Problem to work on: Every entry must reappear in your answer exactly as written, though its pictures must not.

◇ ◇ ◇ ◇ ◇

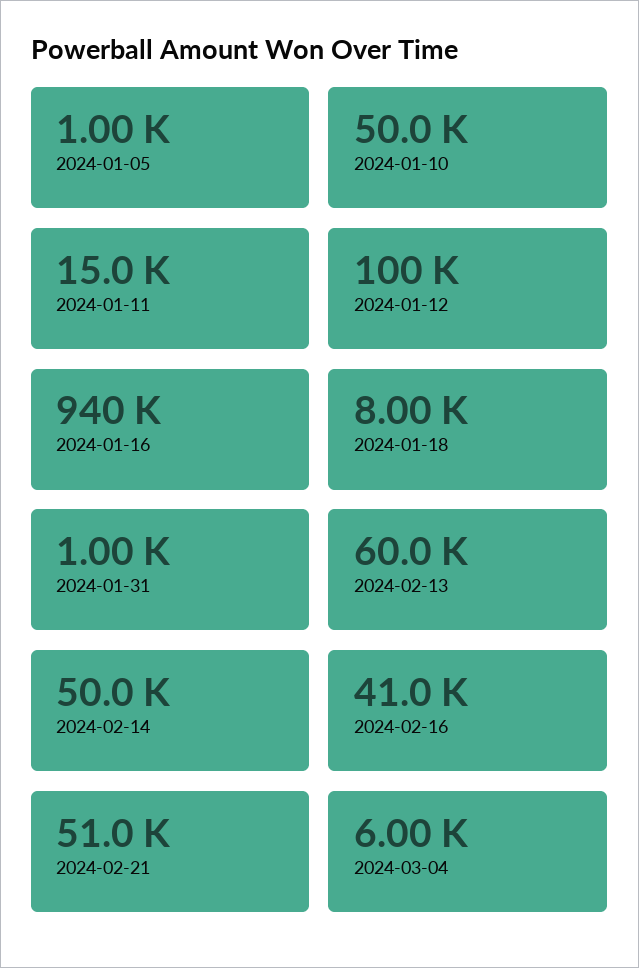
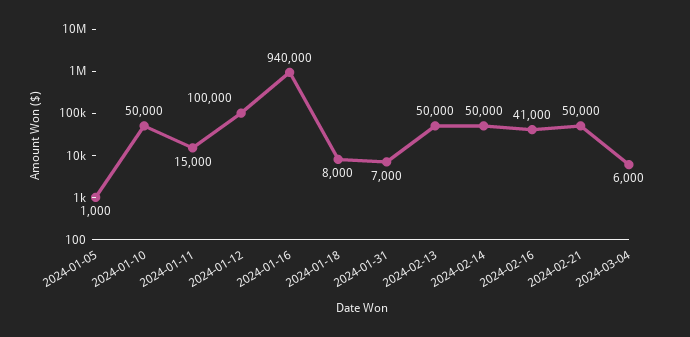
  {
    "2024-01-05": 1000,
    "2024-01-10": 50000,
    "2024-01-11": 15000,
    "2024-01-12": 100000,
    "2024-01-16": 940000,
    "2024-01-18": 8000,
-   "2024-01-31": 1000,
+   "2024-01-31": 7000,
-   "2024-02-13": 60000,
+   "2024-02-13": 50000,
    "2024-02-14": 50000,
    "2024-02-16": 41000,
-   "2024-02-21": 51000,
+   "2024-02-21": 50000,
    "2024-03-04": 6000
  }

◇ ◇ ◇ ◇ ◇

Reply to the task:
  {
    "2024-01-05": 1000,
    "2024-01-10": 50000,
    "2024-01-11": 15000,
    "2024-01-12": 100000,
    "2024-01-16": 940000,
    "2024-01-18": 8000,
-   "2024-01-31": 1000,
+   "2024-01-31": 7000,
-   "2024-02-13": 60000,
+   "2024-02-13": 50000,
    "2024-02-14": 50000,
    "2024-02-16": 41000,
-   "2024-02-21": 51000,
+   "2024-02-21": 50000,
    "2024-03-04": 6000
  }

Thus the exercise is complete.